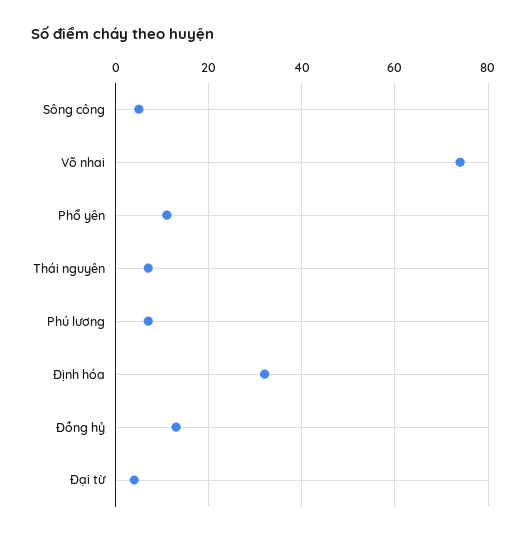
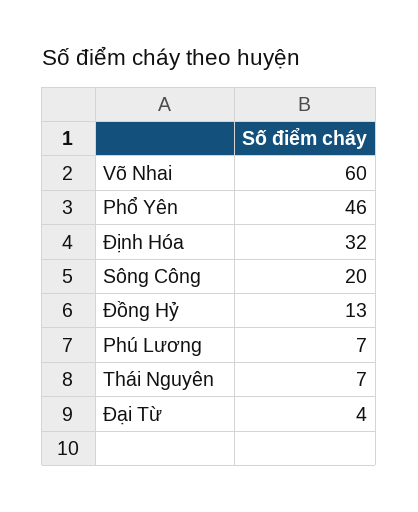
  {
-   "Sông công": 5,
+   "Sông công": 20,
-   "Võ nhai": 75,
+   "Võ nhai": 60,
-   "Phổ yên": 10,
+   "Phổ yên": 46,
    "Thái nguyên": 7,
    "Phú lương": 7,
    "Định hóa": 32,
    "Đồng hỷ": 13,
    "Đại từ": 4
  }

-------

*Task details*. Every word of the material, and none of its pictures, should be set down again.

*Task output*.
  {
-   "Sông công": 5,
+   "Sông công": 20,
-   "Võ nhai": 75,
+   "Võ nhai": 60,
-   "Phổ yên": 10,
+   "Phổ yên": 46,
    "Thái nguyên": 7,
    "Phú lương": 7,
    "Định hóa": 32,
    "Đồng hỷ": 13,
    "Đại từ": 4
  }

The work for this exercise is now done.